## WHAT THE EXERCISE ASKS
Output each entry in full so that the result matches the data exactly.

## Data extracted from a collection
»»

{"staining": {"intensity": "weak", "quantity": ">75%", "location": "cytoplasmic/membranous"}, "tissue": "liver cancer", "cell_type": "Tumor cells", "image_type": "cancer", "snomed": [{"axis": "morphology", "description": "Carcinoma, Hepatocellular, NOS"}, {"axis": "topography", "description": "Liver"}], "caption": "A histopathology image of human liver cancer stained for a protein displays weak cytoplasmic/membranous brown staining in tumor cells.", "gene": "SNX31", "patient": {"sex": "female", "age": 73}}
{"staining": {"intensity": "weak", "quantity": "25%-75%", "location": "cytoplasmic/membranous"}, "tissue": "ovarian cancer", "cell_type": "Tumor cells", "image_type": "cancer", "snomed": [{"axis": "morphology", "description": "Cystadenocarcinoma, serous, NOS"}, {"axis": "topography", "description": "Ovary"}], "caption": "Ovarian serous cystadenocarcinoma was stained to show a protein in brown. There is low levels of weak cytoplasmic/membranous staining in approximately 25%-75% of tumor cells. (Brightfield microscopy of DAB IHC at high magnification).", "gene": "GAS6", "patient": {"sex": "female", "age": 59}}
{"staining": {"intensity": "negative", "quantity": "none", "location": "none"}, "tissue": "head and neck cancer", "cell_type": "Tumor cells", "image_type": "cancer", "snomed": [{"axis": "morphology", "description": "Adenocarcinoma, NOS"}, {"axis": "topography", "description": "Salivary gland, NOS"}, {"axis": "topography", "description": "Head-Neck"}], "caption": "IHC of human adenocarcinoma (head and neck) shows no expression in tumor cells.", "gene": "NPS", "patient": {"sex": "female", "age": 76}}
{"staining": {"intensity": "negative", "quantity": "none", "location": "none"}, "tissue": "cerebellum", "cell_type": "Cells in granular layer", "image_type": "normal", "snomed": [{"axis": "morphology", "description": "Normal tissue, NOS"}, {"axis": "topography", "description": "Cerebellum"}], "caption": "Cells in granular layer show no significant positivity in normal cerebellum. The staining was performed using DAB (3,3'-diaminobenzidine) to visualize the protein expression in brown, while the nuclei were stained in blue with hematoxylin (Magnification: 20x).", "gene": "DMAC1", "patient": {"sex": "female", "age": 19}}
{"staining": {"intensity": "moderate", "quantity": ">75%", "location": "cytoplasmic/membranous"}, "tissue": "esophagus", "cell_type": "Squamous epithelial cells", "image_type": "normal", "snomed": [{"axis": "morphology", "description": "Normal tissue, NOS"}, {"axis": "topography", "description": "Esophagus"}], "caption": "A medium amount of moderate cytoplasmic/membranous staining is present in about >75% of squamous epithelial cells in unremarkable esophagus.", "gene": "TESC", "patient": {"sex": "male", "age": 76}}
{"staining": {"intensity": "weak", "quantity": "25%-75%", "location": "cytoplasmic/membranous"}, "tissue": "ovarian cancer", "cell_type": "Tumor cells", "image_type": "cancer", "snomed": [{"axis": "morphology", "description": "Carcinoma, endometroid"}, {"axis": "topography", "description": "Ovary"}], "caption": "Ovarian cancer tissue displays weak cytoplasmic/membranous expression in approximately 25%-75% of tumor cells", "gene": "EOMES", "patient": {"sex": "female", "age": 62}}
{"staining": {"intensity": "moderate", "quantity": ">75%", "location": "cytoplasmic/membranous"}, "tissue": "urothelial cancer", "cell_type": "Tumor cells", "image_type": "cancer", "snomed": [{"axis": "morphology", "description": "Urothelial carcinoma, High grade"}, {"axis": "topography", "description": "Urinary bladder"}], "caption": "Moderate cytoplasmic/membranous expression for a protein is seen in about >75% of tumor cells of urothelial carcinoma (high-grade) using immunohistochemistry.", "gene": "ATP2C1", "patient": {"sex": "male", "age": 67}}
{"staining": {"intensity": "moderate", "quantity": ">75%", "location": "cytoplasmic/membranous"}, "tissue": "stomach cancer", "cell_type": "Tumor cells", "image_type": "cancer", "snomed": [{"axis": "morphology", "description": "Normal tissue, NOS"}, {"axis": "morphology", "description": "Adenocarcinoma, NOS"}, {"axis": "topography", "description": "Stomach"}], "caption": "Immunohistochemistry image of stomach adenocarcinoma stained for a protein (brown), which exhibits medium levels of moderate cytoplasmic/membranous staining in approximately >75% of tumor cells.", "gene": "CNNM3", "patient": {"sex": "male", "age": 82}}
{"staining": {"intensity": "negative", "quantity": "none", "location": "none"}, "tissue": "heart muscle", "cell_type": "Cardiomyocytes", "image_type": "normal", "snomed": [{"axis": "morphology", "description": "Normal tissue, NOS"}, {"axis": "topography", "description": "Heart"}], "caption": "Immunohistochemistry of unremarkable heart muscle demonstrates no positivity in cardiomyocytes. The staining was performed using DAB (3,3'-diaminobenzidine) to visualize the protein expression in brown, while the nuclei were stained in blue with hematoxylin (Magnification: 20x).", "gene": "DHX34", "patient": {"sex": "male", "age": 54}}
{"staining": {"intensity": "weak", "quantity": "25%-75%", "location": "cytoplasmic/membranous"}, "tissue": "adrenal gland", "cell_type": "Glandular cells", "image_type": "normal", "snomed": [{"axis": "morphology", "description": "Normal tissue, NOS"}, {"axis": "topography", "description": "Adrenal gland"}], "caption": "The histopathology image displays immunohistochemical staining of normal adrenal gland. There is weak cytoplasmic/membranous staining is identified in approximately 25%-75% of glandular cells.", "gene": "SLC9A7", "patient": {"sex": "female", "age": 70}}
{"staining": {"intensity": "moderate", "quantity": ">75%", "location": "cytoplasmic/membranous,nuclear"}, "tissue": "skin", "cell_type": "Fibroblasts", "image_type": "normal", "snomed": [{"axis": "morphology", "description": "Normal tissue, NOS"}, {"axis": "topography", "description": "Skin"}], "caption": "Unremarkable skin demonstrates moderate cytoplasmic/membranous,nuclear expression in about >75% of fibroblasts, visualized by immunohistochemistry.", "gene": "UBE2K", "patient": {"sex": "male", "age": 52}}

««

## YOUR SOLUTION
{"staining": {"intensity": "weak", "quantity": ">75%", "location": "cytoplasmic/membranous"}, "tissue": "liver cancer", "cell_type": "Tumor cells", "image_type": "cancer", "snomed": [{"axis": "morphology", "description": "Carcinoma, Hepatocellular, NOS"}, {"axis": "topography", "description": "Liver"}], "caption": "A histopathology image of human liver cancer stained for a protein displays weak cytoplasmic/membranous brown staining in tumor cells.", "gene": "SNX31", "patient": {"sex": "female", "age": 73}}
{"staining": {"intensity": "weak", "quantity": "25%-75%", "location": "cytoplasmic/membranous"}, "tissue": "ovarian cancer", "cell_type": "Tumor cells", "image_type": "cancer", "snomed": [{"axis": "morphology", "description": "Cystadenocarcinoma, serous, NOS"}, {"axis": "topography", "description": "Ovary"}], "caption": "Ovarian serous cystadenocarcinoma was stained to show a protein in brown. There is low levels of weak cytoplasmic/membranous staining in approximately 25%-75% of tumor cells. (Brightfield microscopy of DAB IHC at high magnification).", "gene": "GAS6", "patient": {"sex": "female", "age": 59}}
{"staining": {"intensity": "negative", "quantity": "none", "location": "none"}, "tissue": "head and neck cancer", "cell_type": "Tumor cells", "image_type": "cancer", "snomed": [{"axis": "morphology", "description": "Adenocarcinoma, NOS"}, {"axis": "topography", "description": "Salivary gland, NOS"}, {"axis": "topography", "description": "Head-Neck"}], "caption": "IHC of human adenocarcinoma (head and neck) shows no expression in tumor cells.", "gene": "NPS", "patient": {"sex": "female", "age": 76}}
{"staining": {"intensity": "negative", "quantity": "none", "location": "none"}, "tissue": "cerebellum", "cell_type": "Cells in granular layer", "image_type": "normal", "snomed": [{"axis": "morphology", "description": "Normal tissue, NOS"}, {"axis": "topography", "description": "Cerebellum"}], "caption": "Cells in granular layer show no significant positivity in normal cerebellum. The staining was performed using DAB (3,3'-diaminobenzidine) to visualize the protein expression in brown, while the nuclei were stained in blue with hematoxylin (Magnification: 20x).", "gene": "DMAC1", "patient": {"sex": "female", "age": 19}}
{"staining": {"intensity": "moderate", "quantity": ">75%", "location": "cytoplasmic/membranous"}, "tissue": "esophagus", "cell_type": "Squamous epithelial cells", "image_type": "normal", "snomed": [{"axis": "morphology", "description": "Normal tissue, NOS"}, {"axis": "topography", "description": "Esophagus"}], "caption": "A medium amount of moderate cytoplasmic/membranous staining is present in about >75% of squamous epithelial cells in unremarkable esophagus.", "gene": "TESC", "patient": {"sex": "male", "age": 76}}
{"staining": {"intensity": "weak", "quantity": "25%-75%", "location": "cytoplasmic/membranous"}, "tissue": "ovarian cancer", "cell_type": "Tumor cells", "image_type": "cancer", "snomed": [{"axis": "morphology", "description": "Carcinoma, endometroid"}, {"axis": "topography", "description": "Ovary"}], "caption": "Ovarian cancer tissue displays weak cytoplasmic/membranous expression in approximately 25%-75% of tumor cells", "gene": "EOMES", "patient": {"sex": "female", "age": 62}}
{"staining": {"intensity": "moderate", "quantity": ">75%", "location": "cytoplasmic/membranous"}, "tissue": "urothelial cancer", "cell_type": "Tumor cells", "image_type": "cancer", "snomed": [{"axis": "morphology", "description": "Urothelial carcinoma, High grade"}, {"axis": "topography", "description": "Urinary bladder"}], "caption": "Moderate cytoplasmic/membranous expression for a protein is seen in about >75% of tumor cells of urothelial carcinoma (high-grade) using immunohistochemistry.", "gene": "ATP2C1", "patient": {"sex": "male", "age": 67}}
{"staining": {"intensity": "moderate", "quantity": ">75%", "location": "cytoplasmic/membranous"}, "tissue": "stomach cancer", "cell_type": "Tumor cells", "image_type": "cancer", "snomed": [{"axis": "morphology", "description": "Normal tissue, NOS"}, {"axis": "morphology", "description": "Adenocarcinoma, NOS"}, {"axis": "topography", "description": "Stomach"}], "caption": "Immunohistochemistry image of stomach adenocarcinoma stained for a protein (brown), which exhibits medium levels of moderate cytoplasmic/membranous staining in approximately >75% of tumor cells.", "gene": "CNNM3", "patient": {"sex": "male", "age": 82}}
{"staining": {"intensity": "negative", "quantity": "none", "location": "none"}, "tissue": "heart muscle", "cell_type": "Cardiomyocytes", "image_type": "normal", "snomed": [{"axis": "morphology", "description": "Normal tissue, NOS"}, {"axis": "topography", "description": "Heart"}], "caption": "Immunohistochemistry of unremarkable heart muscle demonstrates no positivity in cardiomyocytes. The staining was performed using DAB (3,3'-diaminobenzidine) to visualize the protein expression in brown, while the nuclei were stained in blue with hematoxylin (Magnification: 20x).", "gene": "DHX34", "patient": {"sex": "male", "age": 54}}
{"staining": {"intensity": "weak", "quantity": "25%-75%", "location": "cytoplasmic/membranous"}, "tissue": "adrenal gland", "cell_type": "Glandular cells", "image_type": "normal", "snomed": [{"axis": "morphology", "description": "Normal tissue, NOS"}, {"axis": "topography", "description": "Adrenal gland"}], "caption": "The histopathology image displays immunohistochemical staining of normal adrenal gland. There is weak cytoplasmic/membranous staining is identified in approximately 25%-75% of glandular cells.", "gene": "SLC9A7", "patient": {"sex": "female", "age": 70}}
{"staining": {"intensity": "moderate", "quantity": ">75%", "location": "cytoplasmic/membranous,nuclear"}, "tissue": "skin", "cell_type": "Fibroblasts", "image_type": "normal", "snomed": [{"axis": "morphology", "description": "Normal tissue, NOS"}, {"axis": "topography", "description": "Skin"}], "caption": "Unremarkable skin demonstrates moderate cytoplasmic/membranous,nuclear expression in about >75% of fibroblasts, visualized by immunohistochemistry.", "gene": "UBE2K", "patient": {"sex": "male", "age": 52}}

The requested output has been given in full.